### [Problem to solve]
Each line of data below is to be returned exactly, leaving out any picture.

### [Given material]
□ □ □ □ □ □ □
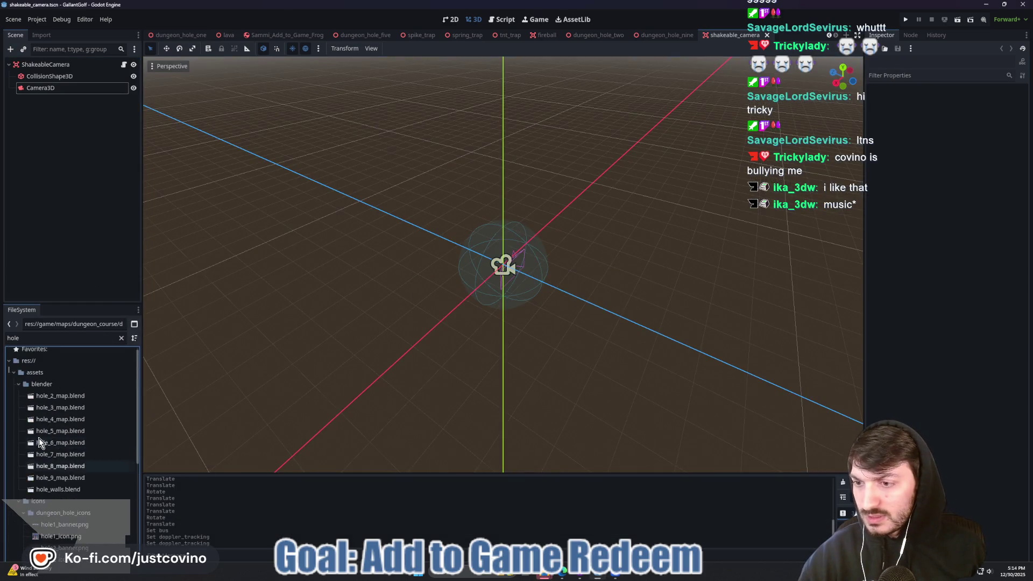
Clear the FileSystem filter and rename the Ironwhisper .ogg to hole2_music.
{"action": "left_click", "coordinate": [20, 388]}
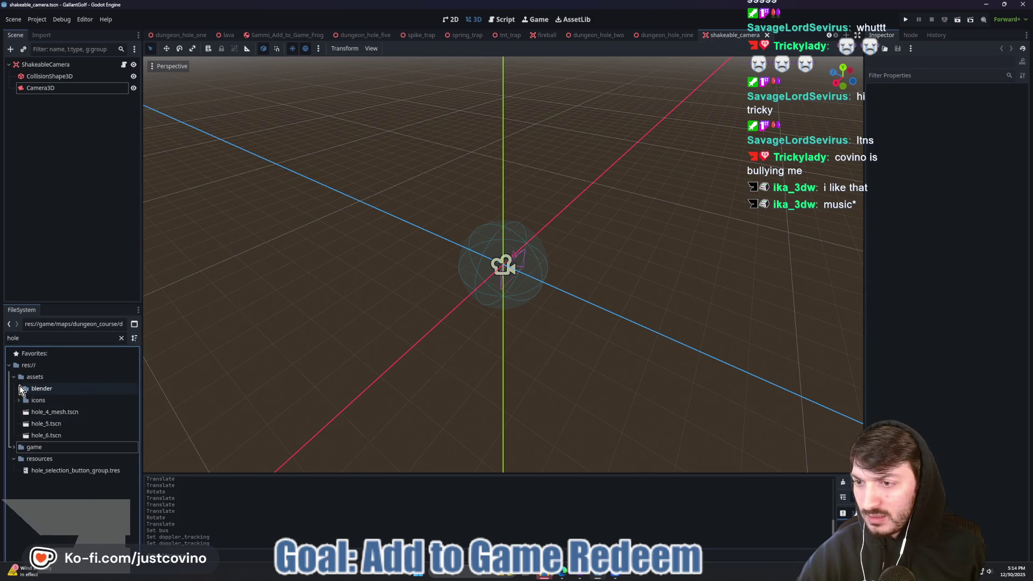
{"action": "left_click", "coordinate": [123, 339]}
□ □ □ □ □ □ □
### [Answer to the exercise]
Clear the FileSystem filter and rename the Ironwhisper .ogg to hole2_music.
{"action": "left_click", "coordinate": [20, 388]}
{"action": "left_click", "coordinate": [123, 339]}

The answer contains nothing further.